Over the last 30 years, coarse resolution satellite sensors are being used routinely to monitor crops and other vegetation, to generate various estimates on their areal extent and to detect the impact of moisture stress on vegetation, at regional scales. Satellite derived Vegetation indices have been used extensively for varied geospatial applications in agriculture.  Vegetation indices show better sensitivity than individual band reflectance and hence are more preferred for crop vigor assessment, crop discrimination, crop monitoring etc. Vegetation indices also act as proxies to various crop bio-physical parameters.  NDVI,  the most popular index due to its simplicity in computation and  interpretation has been found to be a proven index for crop studies. As a result, several geospatial products of NDVI and its derivatives are available as free downloads from various sensors of moderate to coarse resolutions. But all these datasets are from polar orbiting satellite systems and are limited by inadequate temporal repitivity, leading to the presence of considerable extent of cloud infestation in the composite images. Geostationary satellites with constant viewing direction produce the images of higher geometric fidelity and their very high temporal frequency reduce the residual cloud content in the composite images.

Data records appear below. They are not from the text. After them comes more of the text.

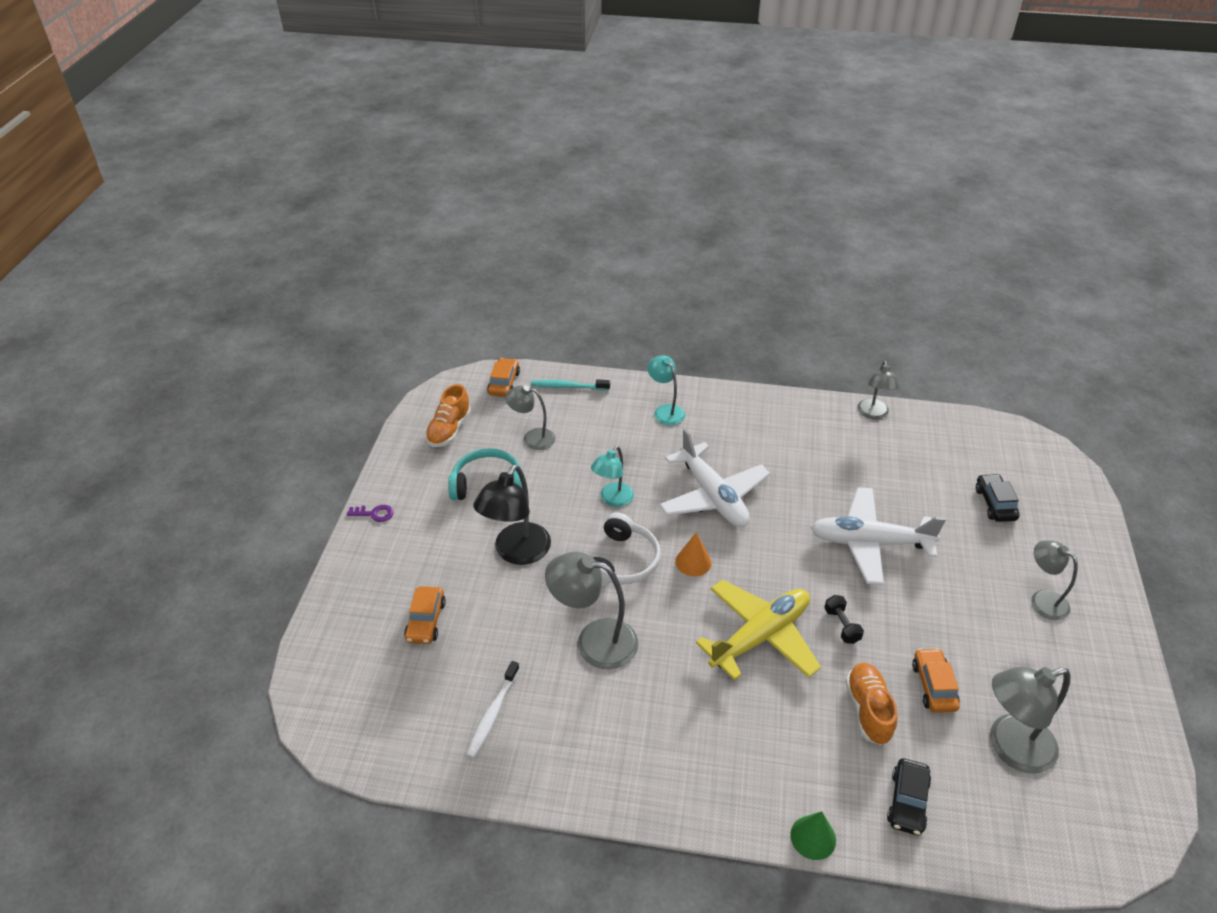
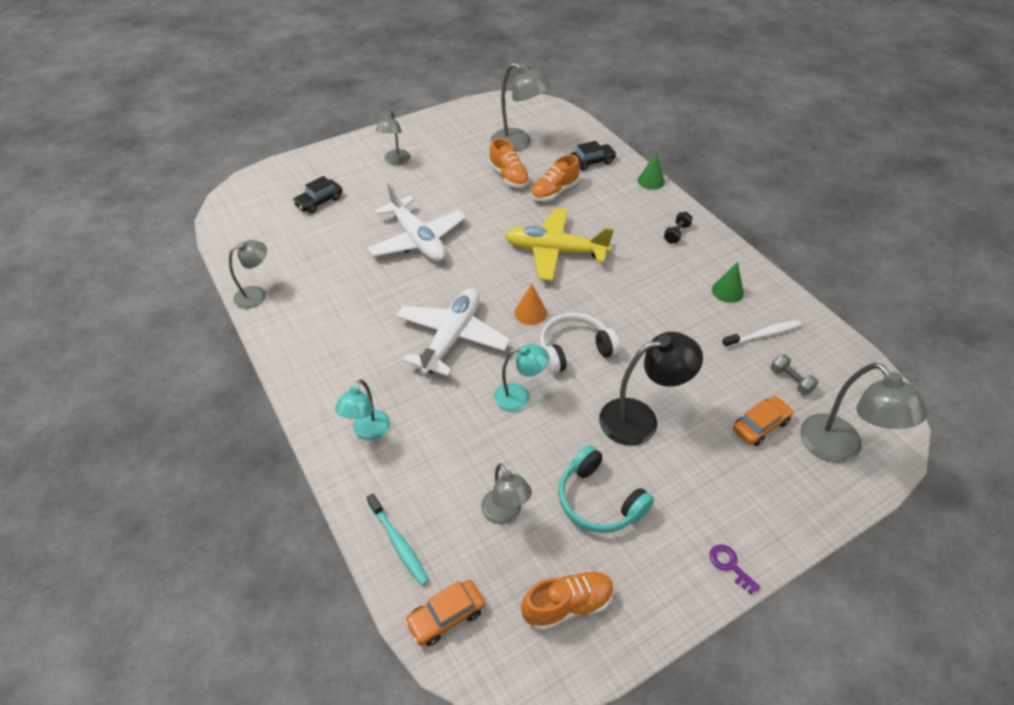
camera: 130 degrees left, 5 degrees up
(432, 684) = (790, 380): none -> grey dumbbell
(568, 738) = (727, 291): none -> green cone
(594, 641) = (654, 322): grey lamp -> grey lamp (839, 449)
(841, 625) = (505, 224): black dumbbell -> black dumbbell (676, 234)
(933, 686) = (509, 177): orange car -> orange shoe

Application potential of geostationary satellite data for crop monitoring is investigated in the current study. Indian Geostationary satellite INSAT 3A launched in 2003 provides spectral data in red, NIR and SWIR bands at 1km spatial resolution through its CCD sensor. It has a very high temporal receptivity (half an hour) with constant view direction.NDVI generated at multiple times in a day from INSAT provide opportunity to get more cloud free NDVI compared polar orbiting large swath satellites (Fensholtet al., 2006).


Keywords


NDVI,remotesensing,crop-monitoring,geo-stationary satellites.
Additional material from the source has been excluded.